Treaties, States Parties and Commentaries
  • Print page
Commentary of 1960 


This provision appeared in Article 3, paragraph 1 of the 1929 Convention (1) in almost identical terms. In the French text of the 1949 Convention, however, the word "personne" was substituted for "personnalité". This change seems to emphasize that the rule is a general one and that the term "personne" embraces both the physical and the moral aspects of the individual.

1. ' Respect for the physical person of the prisoner '

Respect for physical integrity generally means that it is prohibited to kill, wound or even endanger prisoners of war. As we have seen above, Article 13 defines this obligation in a positive manner by specifying certain acts which constitute grave breaches. It should be emphasized that this protection must be enforced not only in regard to the agents of the Detaining Power, but also, should the occasion arise, in regard to fellow prisoners. Any infraction should be liable to punishment. We shall also see that Article 96, paragraph 3 , expressly forbids the Detaining power to delegate its disciplinary powers to a prisoner of war or to allow them to be exercised by a prisoner of war. The protection applies in particular to the following:

(a) any direct injury: blows, torture, cruelty, mutilation, medical or
scientific experiments which are not in the interest of the prisoner
(Article 13 ); the Convention refers specifically to such acts in
regard to questioning (Article 17, paragraph 4 ), the execution of
disciplinary punishments (Article 87, paragraph 3 , Article 89,
paragraph 3 ), and the execution of judicial punishments (Article 87,
paragraph 3 , and Article 108, paragraph 3 ).

What of the right of sentries to use their weapons if prisoners attempt to escape (2)? We shall examine this question in connection with Article 42 , which limits the use of weapons against prisoners of war, in particular against those who escape or attempt to escape, and with Article 121 , which calls for an official enquiry in any such case.

(b) the person of the prisoner must be protected in the general living
conditions to which he is subjected, which must not be harmful
[p.144] to his health. A number of articles of the Convention are
devoted to the implementation of this principle in specific
cases (3).

(c) Lastly, prisoners must be protected from the effects of military
operations, on land and especially against air bombardment (Article
23 ).

2. ' Respect for the moral person of the prisoner '

Respect for the person goes far beyond physical protection and must be understood as covering all the essential attributes of the human person. These include on the one hand a whole gamut of convictions, whether religious, political, intellectual, social, etc., and, on the other hand, the desire to strive to carry out these convictions. These qualities and aspirations, which are the rightful attributes of each individual, are referred to in diverse ways in the various legislative systems. Captivity restricts the blossoming of personality more than any other mode of life, but its harmful effects must not exceed the hardship imposed by captivity itself. Although the exercise of social or patrimonial rights may seem to be incompatible in practice with the status of prisoner of war, there are certain essential rights which may not be affected by that status, such as the civil capacity which is safeguarded by the present Article and the exercise of religious duties, which is ensured by Article 34 . The Convention contains no express
reference to freedom of opinion; and yet this right, which is one of the fundamental elements of personality, may be threatened today because of the ideological nature of conflicts, either by those who guard the prisoners, if the Detaining power endeavours to weaken the morale of detainees or to win them over to its cause, or by their own fellow prisoners. This problem of propaganda was the subject of a lively discussion at the Conference of Government Experts (4). The discussion did not lead to any positive result, as it seemed too difficult to define the type of propaganda which should be prohibited. Propaganda is the dissemination of certain opinions with the object of persuading the listener to support them. It may be aimed at a variety of objectives: religious, social, economic, cultural, political etc., and may, in fact, harm the interests of the Power of [p.145] Origin of the prisoners concerned. Its effects are all the greater if prisoners have been weakened physically and morally by long captivity.

§ **What you will do**
[a] Extract from the commentary on respect for prisoners of war the stretch from "Treaties, States Parties" through "of the individual.".
[b] Write a continuation of the commentary on respect for prisoners of war, beginning after its final sentence.

§ **Given information**
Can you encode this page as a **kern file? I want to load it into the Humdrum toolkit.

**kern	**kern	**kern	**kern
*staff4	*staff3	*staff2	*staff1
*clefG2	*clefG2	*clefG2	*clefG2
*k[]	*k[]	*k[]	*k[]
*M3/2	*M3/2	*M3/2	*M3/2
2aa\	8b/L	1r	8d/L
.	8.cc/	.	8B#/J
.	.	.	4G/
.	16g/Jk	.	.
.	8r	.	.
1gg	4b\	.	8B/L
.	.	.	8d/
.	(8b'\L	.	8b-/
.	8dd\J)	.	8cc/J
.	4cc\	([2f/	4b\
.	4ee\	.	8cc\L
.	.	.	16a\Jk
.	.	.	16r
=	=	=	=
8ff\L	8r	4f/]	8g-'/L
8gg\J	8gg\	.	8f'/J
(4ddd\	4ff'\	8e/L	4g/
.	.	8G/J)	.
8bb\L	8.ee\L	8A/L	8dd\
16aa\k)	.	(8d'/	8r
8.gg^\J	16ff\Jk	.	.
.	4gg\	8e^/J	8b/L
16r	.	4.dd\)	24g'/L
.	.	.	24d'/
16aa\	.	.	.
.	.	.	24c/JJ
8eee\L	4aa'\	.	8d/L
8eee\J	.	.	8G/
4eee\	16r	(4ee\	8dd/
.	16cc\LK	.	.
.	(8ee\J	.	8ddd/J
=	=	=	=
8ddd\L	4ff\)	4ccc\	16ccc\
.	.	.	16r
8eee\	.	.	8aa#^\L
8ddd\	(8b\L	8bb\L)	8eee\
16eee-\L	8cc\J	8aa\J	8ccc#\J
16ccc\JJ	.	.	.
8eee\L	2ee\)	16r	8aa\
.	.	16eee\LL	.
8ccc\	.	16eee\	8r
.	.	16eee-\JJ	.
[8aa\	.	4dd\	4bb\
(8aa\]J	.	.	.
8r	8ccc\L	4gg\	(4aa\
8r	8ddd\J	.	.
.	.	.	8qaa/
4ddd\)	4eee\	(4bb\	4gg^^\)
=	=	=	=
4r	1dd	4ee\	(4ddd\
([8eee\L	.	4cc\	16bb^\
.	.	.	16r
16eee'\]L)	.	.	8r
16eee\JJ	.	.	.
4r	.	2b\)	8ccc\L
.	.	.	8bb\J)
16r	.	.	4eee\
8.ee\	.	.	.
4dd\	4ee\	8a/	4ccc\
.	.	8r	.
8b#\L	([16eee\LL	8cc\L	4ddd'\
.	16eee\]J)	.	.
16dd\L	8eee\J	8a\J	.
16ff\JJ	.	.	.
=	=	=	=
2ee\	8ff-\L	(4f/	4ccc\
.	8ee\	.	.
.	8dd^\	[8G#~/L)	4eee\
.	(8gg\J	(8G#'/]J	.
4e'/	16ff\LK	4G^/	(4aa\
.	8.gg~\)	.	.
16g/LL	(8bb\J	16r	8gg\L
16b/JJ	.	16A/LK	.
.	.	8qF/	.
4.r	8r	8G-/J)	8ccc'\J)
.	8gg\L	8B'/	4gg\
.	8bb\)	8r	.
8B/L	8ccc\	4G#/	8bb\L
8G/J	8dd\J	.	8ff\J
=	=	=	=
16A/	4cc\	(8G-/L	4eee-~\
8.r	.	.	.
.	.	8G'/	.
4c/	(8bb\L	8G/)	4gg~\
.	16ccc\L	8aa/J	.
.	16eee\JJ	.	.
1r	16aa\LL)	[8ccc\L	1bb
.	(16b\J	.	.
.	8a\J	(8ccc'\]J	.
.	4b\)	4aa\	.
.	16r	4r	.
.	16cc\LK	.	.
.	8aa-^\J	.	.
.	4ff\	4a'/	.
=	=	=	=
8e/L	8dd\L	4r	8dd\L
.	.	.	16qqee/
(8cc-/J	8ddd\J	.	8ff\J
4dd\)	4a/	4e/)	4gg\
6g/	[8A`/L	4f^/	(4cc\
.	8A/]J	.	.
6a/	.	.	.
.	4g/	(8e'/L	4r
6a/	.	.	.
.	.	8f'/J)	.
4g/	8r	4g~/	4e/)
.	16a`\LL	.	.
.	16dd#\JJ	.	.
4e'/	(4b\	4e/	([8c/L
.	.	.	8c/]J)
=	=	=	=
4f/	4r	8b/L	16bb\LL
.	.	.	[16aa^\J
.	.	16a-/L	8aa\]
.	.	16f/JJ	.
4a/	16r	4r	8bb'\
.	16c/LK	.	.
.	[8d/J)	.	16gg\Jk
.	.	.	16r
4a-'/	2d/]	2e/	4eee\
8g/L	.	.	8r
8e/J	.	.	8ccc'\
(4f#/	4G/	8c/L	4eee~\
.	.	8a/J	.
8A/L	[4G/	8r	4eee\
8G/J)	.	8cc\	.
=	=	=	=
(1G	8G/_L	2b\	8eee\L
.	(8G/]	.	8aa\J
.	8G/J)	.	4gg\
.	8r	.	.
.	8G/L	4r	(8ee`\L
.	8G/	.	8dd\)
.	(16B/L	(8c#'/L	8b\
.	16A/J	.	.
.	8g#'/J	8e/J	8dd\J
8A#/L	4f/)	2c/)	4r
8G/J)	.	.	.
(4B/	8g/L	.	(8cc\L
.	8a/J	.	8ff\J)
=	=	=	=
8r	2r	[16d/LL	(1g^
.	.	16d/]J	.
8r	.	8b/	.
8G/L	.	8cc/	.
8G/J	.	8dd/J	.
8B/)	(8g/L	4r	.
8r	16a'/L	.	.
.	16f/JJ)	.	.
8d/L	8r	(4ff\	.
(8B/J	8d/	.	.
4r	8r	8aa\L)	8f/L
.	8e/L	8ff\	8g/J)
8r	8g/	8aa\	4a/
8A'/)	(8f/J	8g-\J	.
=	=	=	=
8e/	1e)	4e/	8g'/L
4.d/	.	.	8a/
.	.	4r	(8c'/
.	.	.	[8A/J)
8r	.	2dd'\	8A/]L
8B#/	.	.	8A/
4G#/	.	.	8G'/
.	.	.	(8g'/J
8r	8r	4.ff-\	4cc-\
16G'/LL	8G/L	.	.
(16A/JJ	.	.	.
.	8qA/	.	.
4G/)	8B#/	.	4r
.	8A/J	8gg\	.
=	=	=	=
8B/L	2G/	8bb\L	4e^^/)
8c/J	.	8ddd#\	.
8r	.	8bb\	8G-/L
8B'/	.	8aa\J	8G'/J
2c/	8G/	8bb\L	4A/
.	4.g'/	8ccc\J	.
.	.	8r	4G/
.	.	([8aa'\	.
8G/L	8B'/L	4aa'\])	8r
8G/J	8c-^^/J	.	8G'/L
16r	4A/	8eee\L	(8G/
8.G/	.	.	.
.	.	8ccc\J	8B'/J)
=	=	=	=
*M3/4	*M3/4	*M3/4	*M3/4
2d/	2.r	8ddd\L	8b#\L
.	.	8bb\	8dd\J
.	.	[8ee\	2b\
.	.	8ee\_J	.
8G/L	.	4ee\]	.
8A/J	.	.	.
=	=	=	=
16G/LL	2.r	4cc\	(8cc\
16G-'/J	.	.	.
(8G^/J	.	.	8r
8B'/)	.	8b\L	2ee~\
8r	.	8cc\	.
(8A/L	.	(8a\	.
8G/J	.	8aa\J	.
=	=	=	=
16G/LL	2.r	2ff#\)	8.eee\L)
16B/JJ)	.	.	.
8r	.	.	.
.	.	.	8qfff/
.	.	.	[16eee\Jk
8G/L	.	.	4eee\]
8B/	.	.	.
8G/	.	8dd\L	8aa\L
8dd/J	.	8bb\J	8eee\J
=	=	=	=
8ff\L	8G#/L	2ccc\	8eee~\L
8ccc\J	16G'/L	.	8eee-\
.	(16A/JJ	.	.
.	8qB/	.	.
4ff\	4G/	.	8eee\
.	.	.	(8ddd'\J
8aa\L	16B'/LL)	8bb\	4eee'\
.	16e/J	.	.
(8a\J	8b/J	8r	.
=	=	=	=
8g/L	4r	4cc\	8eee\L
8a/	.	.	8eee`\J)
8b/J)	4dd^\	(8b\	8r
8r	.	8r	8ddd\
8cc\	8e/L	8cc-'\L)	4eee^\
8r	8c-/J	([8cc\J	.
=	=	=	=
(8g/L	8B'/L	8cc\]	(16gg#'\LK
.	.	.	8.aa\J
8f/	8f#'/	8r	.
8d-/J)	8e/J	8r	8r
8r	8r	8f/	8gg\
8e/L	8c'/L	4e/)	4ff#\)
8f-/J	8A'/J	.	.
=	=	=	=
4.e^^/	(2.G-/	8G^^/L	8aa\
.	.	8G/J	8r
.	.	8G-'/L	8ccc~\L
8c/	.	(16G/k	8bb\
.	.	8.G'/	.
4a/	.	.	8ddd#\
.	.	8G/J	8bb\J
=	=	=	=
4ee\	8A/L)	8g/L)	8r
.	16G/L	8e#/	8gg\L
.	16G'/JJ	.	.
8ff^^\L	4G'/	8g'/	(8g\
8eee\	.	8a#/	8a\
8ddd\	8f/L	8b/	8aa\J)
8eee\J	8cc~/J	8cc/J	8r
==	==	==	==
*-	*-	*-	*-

§ **Answers**
[a]
Treaties, States Parties and Commentaries
  • Print page
Commentary of 1960 


This provision appeared in Article 3, paragraph 1 of the 1929 Convention (1) in almost identical terms. In the French text of the 1949 Convention, however, the word "personne" was substituted for "personnalité". This change seems to emphasize that the rule is a general one and that the term "personne" embraces both the physical and the moral aspects of the individual.

[b]
None of the provisions of the Convention takes account, in this regard, of the interests of the power of Origin. One may assume, however, that the personal interest of prisoners is protected by the present provision which, by declaring the principle of respect for the person of prisoners, prohibits any propaganda likely adversely to affect it in the long run.
In this connection one may refer to Article 38 , which provides that "while respecting the individual preferences of any prisoner...", the Detaining Power must encourage the practice of intellectual, educational and recreational pursuits etc.; the Detaining Power is, therefore not merely authorized but is urged to make intellectual and educational facilities available to prisoners, on condition that the individual preferences of each of them are respected. A fortiori, therefore, prisoners must not be subjected to any propaganda contrary to the spirit of the Convention. On the other hand, any propaganda which would reaffirm the rights of the individual in accordance with the Geneva Conventions is permissible.

3. ' The prisoner's honour '

The sentiment of honour is one of the factors of personality. The prisoner of war must be viewed by his guard as an unhappy enemy and must be treated accordingly: administrative officials and guards alike must be considerate for the sensibilities of soldiers who have tasted defeat, and any persecution based on their misfortune is prohibited. They must be protected against libel, slander, insult and any violation of secrets of a personal nature, and they must be so protected not only ' vis-à-vis ' their guards, but also (although this is sometimes more difficult to achieve) ' vis-à-vis ' their fellow prisoners.
The problem of clothing prisoners of war is sometimes very delicate; it is understandable that they would feel repugnance at having to wear the uniform of the enemy army and they must be asked to do so only in case of absolute necessity and after the appropriate modifications have been made to such uniforms.
The honour of prisoners also requires that they should be permitted to wear their badges of rank and nationality (Article 40 ), that officers should be treated with the regard due to their rank and age (Article 44 ), that all labour of a humiliating kind should be avoided (Article 52 ), that any punishment should not be of a dishonourable kind and, lastly, [p.146] that in case of death there must be honourable burial (Article 120, para. 4 ).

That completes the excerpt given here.